### TEXT BLOCK
§ §

A new eBay-style rental property auction service allows landlords and letting agents to upload their properties so that potential tenants can bid on them.  

ThePropertyBid.com has been launched by building surveyor Jonathan Ambrose, who said: “Our system will make the whole rental process completely transparent, so that prospective tenants can bid on a rental property in an open auction format that is managed by the landlord or letting agent.

“The site is all about making the process fairer, and while critics may suggest rental auctions will drive up rents in an already overheated market and be slanted towards landlords, the reality is that tenants will only bid what they can afford in their budget.

“What we’re doing is providing choice. With high demand for residential lettings, there will be resulting price increases anyway. It’s the market that determines the prices because ultimately rental prices are a reflection of supply and demand.
 
“It’s a matter of people determining what they can afford. If the asked rent moves beyond their expectations they will simply move on to another property that is within their budget. This won’t change, even if an auction system is in place.

§ §

### RECORD LIST
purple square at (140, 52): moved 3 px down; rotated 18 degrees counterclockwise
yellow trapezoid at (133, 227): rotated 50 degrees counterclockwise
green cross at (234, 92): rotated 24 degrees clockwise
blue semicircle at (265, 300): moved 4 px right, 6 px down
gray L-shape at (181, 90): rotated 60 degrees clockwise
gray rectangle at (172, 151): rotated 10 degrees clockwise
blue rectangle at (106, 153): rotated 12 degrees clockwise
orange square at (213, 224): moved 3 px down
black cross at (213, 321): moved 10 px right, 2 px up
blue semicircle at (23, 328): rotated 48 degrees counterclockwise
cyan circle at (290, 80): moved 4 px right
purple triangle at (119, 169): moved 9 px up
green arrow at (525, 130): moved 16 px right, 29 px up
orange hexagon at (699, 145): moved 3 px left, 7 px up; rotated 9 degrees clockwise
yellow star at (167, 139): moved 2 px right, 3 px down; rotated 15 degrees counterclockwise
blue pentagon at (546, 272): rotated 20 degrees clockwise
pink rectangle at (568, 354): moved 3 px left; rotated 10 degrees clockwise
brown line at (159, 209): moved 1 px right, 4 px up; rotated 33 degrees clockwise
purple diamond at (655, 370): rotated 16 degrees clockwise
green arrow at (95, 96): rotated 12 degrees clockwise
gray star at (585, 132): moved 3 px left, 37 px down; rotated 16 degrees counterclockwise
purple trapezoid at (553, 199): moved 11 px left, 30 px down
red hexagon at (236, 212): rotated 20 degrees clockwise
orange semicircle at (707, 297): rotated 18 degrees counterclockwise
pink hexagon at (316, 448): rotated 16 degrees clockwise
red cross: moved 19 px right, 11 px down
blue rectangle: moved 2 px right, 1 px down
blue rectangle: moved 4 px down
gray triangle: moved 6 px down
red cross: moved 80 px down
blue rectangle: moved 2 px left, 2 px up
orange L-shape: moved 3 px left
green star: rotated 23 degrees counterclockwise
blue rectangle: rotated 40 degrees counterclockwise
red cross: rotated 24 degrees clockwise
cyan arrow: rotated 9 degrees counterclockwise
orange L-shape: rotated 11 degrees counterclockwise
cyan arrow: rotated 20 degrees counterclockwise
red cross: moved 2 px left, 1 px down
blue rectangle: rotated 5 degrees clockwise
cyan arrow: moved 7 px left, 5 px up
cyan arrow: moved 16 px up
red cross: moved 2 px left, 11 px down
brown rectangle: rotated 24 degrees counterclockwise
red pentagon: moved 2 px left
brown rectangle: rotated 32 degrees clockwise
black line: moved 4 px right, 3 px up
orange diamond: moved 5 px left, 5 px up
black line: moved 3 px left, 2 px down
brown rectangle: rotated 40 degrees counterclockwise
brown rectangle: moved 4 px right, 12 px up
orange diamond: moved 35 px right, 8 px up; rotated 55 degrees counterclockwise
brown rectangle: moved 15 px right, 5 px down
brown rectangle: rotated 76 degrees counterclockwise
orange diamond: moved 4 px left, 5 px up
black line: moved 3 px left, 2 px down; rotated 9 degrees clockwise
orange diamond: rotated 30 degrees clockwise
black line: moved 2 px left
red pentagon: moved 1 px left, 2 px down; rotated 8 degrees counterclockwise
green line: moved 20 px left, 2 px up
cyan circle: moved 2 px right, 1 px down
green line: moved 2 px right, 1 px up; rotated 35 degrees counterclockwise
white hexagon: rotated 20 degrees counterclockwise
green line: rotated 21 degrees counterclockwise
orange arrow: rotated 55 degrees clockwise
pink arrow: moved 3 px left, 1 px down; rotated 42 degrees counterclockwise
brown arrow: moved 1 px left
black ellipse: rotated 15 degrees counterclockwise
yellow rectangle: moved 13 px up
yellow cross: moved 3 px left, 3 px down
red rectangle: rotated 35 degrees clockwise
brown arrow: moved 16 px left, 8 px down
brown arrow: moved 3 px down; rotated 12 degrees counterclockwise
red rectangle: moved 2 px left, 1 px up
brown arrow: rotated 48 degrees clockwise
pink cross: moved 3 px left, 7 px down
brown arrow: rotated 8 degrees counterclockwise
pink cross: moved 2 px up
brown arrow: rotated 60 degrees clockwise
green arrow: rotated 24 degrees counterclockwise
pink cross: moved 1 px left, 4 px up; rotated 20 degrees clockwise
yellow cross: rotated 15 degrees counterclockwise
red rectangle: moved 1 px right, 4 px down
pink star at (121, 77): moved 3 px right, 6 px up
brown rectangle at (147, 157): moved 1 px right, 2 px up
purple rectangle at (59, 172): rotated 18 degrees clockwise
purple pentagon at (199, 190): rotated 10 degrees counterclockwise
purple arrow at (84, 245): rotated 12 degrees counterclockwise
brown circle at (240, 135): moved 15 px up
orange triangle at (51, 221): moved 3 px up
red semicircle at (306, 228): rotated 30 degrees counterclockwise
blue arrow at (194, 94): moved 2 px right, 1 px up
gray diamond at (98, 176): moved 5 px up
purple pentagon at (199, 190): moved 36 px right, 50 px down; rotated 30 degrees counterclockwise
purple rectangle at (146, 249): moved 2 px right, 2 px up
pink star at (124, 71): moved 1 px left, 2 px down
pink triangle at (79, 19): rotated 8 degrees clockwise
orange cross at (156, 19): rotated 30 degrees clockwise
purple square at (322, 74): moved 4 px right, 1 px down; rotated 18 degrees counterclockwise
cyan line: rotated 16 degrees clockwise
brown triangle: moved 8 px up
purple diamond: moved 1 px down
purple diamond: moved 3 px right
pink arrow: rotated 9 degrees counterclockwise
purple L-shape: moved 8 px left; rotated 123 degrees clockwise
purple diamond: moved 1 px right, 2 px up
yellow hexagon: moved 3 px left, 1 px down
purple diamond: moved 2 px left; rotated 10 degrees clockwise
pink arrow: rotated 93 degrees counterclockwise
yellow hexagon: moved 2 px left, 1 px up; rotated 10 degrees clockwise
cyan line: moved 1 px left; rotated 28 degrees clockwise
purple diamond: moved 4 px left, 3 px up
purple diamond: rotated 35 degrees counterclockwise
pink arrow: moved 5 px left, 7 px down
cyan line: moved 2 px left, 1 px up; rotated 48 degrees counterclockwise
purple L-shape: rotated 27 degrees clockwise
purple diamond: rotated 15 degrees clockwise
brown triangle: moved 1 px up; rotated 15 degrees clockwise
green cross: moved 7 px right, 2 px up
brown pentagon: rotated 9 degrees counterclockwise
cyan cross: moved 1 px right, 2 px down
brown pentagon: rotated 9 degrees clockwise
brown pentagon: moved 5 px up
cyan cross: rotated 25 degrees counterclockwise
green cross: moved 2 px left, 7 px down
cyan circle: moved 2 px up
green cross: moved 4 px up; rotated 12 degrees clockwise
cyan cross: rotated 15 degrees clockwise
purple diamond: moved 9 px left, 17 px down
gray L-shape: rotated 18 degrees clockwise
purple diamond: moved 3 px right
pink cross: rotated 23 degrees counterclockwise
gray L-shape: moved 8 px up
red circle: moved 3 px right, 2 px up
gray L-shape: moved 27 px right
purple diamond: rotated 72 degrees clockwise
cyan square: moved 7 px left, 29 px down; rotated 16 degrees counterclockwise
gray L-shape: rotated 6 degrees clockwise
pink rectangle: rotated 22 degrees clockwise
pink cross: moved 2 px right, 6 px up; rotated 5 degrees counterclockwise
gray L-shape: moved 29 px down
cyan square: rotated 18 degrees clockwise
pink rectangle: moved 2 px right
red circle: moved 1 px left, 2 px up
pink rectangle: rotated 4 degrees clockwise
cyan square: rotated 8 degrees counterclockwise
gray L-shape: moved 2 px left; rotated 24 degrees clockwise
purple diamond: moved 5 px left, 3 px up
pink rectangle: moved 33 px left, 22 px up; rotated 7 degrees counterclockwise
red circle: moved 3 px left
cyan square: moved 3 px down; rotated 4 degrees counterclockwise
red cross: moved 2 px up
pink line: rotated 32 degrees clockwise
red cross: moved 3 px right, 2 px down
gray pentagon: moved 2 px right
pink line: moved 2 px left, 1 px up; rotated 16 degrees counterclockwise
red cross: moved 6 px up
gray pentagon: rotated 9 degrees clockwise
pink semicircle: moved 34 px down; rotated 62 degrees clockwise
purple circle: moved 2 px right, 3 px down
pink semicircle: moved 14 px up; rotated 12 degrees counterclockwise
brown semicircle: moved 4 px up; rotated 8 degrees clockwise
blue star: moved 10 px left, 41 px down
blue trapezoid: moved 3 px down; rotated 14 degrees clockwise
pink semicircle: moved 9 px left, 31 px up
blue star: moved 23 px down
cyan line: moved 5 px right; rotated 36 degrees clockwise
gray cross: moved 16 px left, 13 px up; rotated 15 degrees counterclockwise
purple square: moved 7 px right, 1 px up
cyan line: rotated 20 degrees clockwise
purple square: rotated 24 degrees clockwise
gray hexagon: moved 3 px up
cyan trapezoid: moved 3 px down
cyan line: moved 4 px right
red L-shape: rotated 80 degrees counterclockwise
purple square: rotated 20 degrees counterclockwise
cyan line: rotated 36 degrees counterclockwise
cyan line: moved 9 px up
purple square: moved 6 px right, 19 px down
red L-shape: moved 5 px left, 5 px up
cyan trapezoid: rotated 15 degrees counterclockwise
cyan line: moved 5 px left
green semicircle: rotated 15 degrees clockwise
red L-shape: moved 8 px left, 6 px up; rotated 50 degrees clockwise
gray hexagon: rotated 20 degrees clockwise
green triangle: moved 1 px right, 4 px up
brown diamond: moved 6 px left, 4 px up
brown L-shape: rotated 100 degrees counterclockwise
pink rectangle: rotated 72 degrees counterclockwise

§ §

### STATED GOAL A
Rewrite the passage on the rental property auction service from "A new eBay-style" to "bid on them.", substituting "would-be renters" for "potential tenants".
### STATED GOAL B
Carry on the passage about the rental property auction service, beginning after its final sentence.

### EXERCISE OUTPUT A
A new eBay-style rental property auction service allows landlords and letting agents to upload their properties so that would-be renters can bid on them.

### EXERCISE OUTPUT B
“By having the rental process done online, everyone can monitor the process and make sure it’s done ethically. This way it’s all out in the open on the website.”

The site also ensures that applicants are reference checked before they are allowed to make a bid.

Letting agents and landlords create their own auction online, listing the property according to search categories such as type (ranging from parking bays and mansions), price and description.
 
There are no upfront or joining fees. Once the auction has finished, the landlord or agent is then required to pay a 20% commission fee on the achieved monthly rent amount and the tenant pays 5%, charged to cover their reference check and to ensure they are committed.

So, if for example, bidding for a property starts at £950 pcm by Tenant A and ends after Tenant B bids £1,000 pcm, the landlord or agent pays £200 and Tenant B pays £50, while Tenant A pays nothing.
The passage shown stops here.